Objectif: Dans le texte sur les candidatures aux législatives, renommez « classes supérieures » en « catégories aisées » et redonnez le passage qui va de « Avec l’émergence de » jusqu'à « des classes supérieures. ».

━━━━━ Texte cité

Avec l’émergence de nouveaux mouvements et personnalités politiques, on pourrait penser que la figure traditionnelle de « l’homme politique », âgé et issu des classes supérieures, est désormais dépassée. En d’autres termes, qu’il y aurait aujourd’hui autant voire davantage de femmes, de personnes issues des classes populaires ou de jeunes parmi les candidats, surtout à gauche. Pourtant, une analyse des profils des candidates et candidats au premier tour des élections législatives du 12 juin dans le Nord et le Pas‐de‐Calais montre que, dans ces départements comme au niveau national, les candidats, titulaires ou suppléants, restent majoritairement des hommes, plutôt âgés et issus des classes supérieures.

Une parité en politique toujours pas atteinte

Malgré la loi du 6 juin 2000 sur l’égal accès des hommes et des femmes aux mandats électoraux et fonctions électives disposant de l’obligation de présenter le même nombre d’hommes et de femmes, les partis politiques sont encore loin de respecter cette exigence de parité, préférant se soumettre à une amende. Parmi l’ensemble des candidats titulaires dans le Nord et le Pas‐de‐Calais, tous partis confondus, on ne compte que 42,4 % de femmes (pour 44,2 % au niveau national) et cette part n’atteint que 45,1 % parmi les suppléants.

Il y a toutefois des variations selon les partis. Ainsi, dans le Nord et le Pas‐de‐Calais, Les Républicains et l’UDI sont les plus « mauvais élèves » avec 40 % de femmes titulaires, mais cela est quand même un peu mieux qu’au niveau national où LR ne présente que 35,8 % de candidates. Suit de près le RN avec seulement 42,4 % de femmes titulaires (7 points de moins qu’au niveau national) et seulement 33,3 % de femmes suppléantes. Vient ensuite la majorité présidentielle qui présente 43,8 % de candidates titulaires dans le Nord et le Pas‐de‐Calais, un déséquilibre là encore bien plus important qu’au niveau national (48,2 % de femmes candidates). Néanmoins, le parti de la majorité présidentielle est le seul à respecter une stricte parité pour les suppléants.

A priori les partis institutionnalisés du centre, de droite et d’extrême droite sont donc les plus rétifs, en particulier dans le Nord et le Pas‐de‐Calais, à présenter des femmes aux élections. Pour autant, l’Union pour la France, alliance des partis souverainistes, et surtout la Nouvelle union populaire écologique et sociale (NUPES) n’atteignent pas non plus la parité dans le Nord et le Pas‐de‐Calais (45,5 % de femmes), contrairement à ce qu’on observe au niveau national. Ces taux sont toutefois inversés pour les candidats suppléants, preuve que, si la parité est respectée, les femmes occupent plus souvent les seconds rôles.

━━━━━━━━━━
━━━━━ Matériel fourni

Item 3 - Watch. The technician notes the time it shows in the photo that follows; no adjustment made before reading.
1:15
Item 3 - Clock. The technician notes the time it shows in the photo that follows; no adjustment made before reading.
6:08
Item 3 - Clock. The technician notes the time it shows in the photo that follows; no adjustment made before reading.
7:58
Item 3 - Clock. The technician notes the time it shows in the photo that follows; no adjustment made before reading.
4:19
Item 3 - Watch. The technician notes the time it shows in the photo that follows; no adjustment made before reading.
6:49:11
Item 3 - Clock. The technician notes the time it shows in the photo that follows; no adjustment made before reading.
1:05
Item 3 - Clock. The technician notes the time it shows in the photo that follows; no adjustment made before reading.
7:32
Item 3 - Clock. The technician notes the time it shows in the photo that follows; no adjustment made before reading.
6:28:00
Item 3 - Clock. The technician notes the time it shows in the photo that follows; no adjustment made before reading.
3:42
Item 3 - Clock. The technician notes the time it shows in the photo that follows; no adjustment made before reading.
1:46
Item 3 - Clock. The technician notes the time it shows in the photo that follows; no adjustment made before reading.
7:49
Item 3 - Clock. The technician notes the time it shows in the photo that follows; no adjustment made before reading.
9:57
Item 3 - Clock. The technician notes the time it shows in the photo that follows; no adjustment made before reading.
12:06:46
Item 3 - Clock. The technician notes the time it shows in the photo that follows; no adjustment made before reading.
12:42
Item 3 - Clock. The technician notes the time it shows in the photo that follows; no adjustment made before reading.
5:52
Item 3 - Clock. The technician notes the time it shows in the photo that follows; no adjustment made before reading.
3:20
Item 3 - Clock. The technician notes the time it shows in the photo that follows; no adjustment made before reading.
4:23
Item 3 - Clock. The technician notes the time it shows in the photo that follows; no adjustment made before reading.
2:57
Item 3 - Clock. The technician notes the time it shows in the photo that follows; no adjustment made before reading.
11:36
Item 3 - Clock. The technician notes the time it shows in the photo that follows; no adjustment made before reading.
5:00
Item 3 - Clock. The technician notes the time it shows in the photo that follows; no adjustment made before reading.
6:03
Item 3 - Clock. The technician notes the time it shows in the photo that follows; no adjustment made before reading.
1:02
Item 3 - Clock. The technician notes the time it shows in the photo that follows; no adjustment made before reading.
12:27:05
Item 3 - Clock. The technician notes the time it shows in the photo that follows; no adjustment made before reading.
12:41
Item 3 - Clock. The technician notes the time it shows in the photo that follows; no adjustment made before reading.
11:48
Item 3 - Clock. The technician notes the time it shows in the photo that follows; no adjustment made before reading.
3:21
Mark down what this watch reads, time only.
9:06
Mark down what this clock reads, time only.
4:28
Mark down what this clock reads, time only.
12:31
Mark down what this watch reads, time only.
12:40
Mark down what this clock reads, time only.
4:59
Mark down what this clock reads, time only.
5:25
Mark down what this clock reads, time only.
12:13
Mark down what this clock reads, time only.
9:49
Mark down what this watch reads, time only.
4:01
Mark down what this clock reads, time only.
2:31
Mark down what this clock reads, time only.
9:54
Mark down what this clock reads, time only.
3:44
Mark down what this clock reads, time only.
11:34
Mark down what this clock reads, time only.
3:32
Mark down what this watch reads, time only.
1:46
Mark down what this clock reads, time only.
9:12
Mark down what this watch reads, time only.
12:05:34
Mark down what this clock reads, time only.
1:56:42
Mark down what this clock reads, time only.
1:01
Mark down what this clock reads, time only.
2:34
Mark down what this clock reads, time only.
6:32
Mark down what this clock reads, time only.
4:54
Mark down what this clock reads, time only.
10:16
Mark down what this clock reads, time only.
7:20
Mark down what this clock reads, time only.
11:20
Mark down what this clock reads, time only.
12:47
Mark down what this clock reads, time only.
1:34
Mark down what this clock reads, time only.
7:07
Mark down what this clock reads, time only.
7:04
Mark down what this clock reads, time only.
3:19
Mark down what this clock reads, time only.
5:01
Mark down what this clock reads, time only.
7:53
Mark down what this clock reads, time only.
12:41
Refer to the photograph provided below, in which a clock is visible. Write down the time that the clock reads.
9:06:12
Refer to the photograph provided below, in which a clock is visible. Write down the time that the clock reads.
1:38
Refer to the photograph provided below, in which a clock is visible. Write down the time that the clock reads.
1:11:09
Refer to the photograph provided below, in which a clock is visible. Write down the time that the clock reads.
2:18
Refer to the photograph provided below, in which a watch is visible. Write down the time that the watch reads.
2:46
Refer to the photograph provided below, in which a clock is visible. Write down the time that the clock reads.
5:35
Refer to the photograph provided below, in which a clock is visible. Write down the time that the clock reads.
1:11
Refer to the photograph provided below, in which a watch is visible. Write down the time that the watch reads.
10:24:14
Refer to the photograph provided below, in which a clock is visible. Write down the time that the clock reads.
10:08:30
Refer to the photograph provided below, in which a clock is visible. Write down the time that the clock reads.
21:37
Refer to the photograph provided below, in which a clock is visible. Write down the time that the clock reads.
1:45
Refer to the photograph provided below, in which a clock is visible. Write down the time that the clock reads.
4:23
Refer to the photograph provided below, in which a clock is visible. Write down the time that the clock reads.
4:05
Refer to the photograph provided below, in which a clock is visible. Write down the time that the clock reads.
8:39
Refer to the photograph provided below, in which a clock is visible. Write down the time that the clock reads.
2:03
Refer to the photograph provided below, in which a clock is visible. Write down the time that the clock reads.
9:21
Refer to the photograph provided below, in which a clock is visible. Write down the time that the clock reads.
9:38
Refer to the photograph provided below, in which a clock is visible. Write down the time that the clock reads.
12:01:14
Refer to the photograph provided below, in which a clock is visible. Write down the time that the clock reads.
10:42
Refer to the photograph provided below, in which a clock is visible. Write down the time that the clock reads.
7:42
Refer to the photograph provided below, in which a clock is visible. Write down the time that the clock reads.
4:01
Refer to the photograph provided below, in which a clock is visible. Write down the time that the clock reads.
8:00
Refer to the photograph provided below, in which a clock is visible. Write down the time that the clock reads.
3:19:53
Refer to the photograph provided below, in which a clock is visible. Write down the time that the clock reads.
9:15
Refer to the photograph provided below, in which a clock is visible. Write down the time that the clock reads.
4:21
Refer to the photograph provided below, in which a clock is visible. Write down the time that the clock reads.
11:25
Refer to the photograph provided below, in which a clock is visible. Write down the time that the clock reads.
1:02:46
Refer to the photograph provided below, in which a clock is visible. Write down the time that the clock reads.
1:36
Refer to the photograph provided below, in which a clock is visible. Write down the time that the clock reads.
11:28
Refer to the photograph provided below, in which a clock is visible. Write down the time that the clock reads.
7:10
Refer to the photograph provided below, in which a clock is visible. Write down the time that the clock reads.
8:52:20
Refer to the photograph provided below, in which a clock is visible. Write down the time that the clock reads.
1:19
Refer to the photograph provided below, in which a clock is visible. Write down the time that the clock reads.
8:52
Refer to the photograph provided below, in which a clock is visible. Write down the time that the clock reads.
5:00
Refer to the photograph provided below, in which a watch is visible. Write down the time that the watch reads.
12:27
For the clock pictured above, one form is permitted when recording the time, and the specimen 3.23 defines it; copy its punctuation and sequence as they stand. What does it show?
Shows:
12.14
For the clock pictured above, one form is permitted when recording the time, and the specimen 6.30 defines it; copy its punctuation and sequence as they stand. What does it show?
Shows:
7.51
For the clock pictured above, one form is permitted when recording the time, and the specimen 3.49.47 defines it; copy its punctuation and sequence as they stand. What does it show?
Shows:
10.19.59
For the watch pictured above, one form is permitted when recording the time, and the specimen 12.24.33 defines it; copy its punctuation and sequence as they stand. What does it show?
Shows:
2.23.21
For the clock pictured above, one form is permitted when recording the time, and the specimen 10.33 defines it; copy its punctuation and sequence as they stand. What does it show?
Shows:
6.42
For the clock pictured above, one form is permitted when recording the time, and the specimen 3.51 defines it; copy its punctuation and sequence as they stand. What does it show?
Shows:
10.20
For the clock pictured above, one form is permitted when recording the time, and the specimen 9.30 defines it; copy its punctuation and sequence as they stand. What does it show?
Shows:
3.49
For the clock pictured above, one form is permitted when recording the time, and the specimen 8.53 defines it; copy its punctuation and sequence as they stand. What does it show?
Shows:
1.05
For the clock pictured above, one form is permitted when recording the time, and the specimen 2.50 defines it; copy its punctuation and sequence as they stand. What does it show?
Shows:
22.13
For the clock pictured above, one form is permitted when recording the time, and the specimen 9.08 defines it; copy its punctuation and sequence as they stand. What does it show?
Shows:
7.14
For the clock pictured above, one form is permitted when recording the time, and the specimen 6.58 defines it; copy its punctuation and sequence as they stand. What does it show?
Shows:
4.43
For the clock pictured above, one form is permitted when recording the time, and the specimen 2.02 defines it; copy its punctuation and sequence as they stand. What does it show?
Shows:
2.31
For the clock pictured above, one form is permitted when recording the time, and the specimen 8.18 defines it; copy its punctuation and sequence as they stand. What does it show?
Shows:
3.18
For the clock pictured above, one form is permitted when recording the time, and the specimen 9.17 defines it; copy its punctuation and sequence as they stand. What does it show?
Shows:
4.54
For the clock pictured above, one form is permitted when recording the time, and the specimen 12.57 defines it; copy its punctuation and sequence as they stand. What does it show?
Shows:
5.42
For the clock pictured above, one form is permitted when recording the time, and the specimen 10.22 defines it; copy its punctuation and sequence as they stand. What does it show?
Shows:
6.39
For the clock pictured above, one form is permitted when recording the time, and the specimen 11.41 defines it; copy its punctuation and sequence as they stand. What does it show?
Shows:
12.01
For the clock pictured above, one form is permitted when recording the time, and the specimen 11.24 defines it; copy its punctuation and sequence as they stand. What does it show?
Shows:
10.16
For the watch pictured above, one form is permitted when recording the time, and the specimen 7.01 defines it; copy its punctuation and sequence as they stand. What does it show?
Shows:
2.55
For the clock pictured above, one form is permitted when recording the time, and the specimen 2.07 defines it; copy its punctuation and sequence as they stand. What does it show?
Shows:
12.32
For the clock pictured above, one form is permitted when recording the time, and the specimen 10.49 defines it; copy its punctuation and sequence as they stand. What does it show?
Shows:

━━━━━━━━━━

Solution proposée:
Avec l’émergence de nouveaux mouvements et personnalités politiques, on pourrait penser que la figure traditionnelle de « l’homme politique », âgé et issu des catégories aisées, est désormais dépassée. En d’autres termes, qu’il y aurait aujourd’hui autant voire davantage de femmes, de personnes issues des classes populaires ou de jeunes parmi les candidats, surtout à gauche. Pourtant, une analyse des profils des candidates et candidats au premier tour des élections législatives du 12 juin dans le Nord et le Pas‐de‐Calais montre que, dans ces départements comme au niveau national, les candidats, titulaires ou suppléants, restent majoritairement des hommes, plutôt âgés et issus des catégories aisées.